*** RECORDS SUPPLIED ***

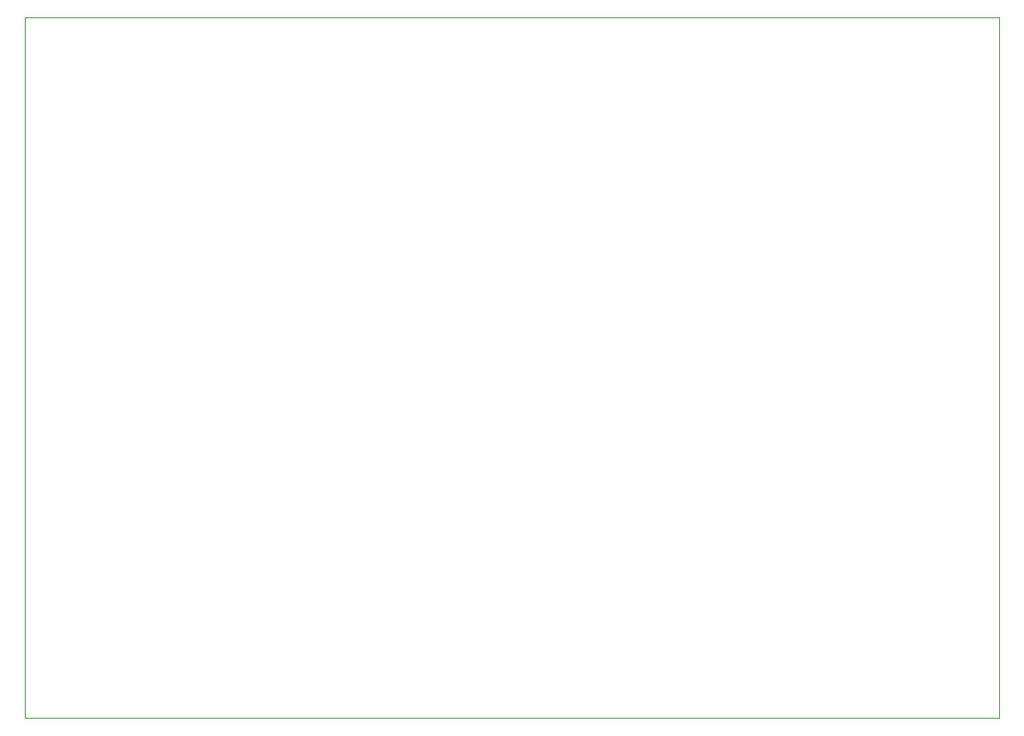
<source format=gm1>
%TF.GenerationSoftware,KiCad,Pcbnew,8.0.1*%
%TF.CreationDate,2024-05-10T19:46:58+02:00*%
%TF.ProjectId,SiganlGen,53696761-6e6c-4476-956e-2e6b69636164,rev?*%
%TF.SameCoordinates,Original*%
%TF.FileFunction,Profile,NP*%
%FSLAX46Y46*%
G04 Gerber Fmt 4.6, Leading zero omitted, Abs format (unit mm)*
G04 Created by KiCad (PCBNEW 8.0.1) date 2024-05-10 19:46:58*
%MOMM*%
%LPD*%
G01*
G04 APERTURE LIST*
%TA.AperFunction,Profile*%
%ADD10C,0.050000*%
%TD*%
G04 APERTURE END LIST*
D10*
X111760000Y-31750000D02*
X211455000Y-31750000D01*
X211455000Y-103505000D01*
X111760000Y-103505000D01*
X111760000Y-31750000D01*
M02*

</source>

*** End of RECORDS SUPPLIED ***

• **REQUIRED ACTION**
Print every record exactly without the images.

• **FINISHED EXERCISE**
<source format=gm1>
%TF.GenerationSoftware,KiCad,Pcbnew,8.0.1*%
%TF.CreationDate,2024-05-10T19:46:58+02:00*%
%TF.ProjectId,SiganlGen,53696761-6e6c-4476-956e-2e6b69636164,rev?*%
%TF.SameCoordinates,Original*%
%TF.FileFunction,Profile,NP*%
%FSLAX46Y46*%
G04 Gerber Fmt 4.6, Leading zero omitted, Abs format (unit mm)*
G04 Created by KiCad (PCBNEW 8.0.1) date 2024-05-10 19:46:58*
%MOMM*%
%LPD*%
G01*
G04 APERTURE LIST*
%TA.AperFunction,Profile*%
%ADD10C,0.050000*%
%TD*%
G04 APERTURE END LIST*
D10*
X111760000Y-31750000D02*
X211455000Y-31750000D01*
X211455000Y-103505000D01*
X111760000Y-103505000D01*
X111760000Y-31750000D01*
M02*

</source>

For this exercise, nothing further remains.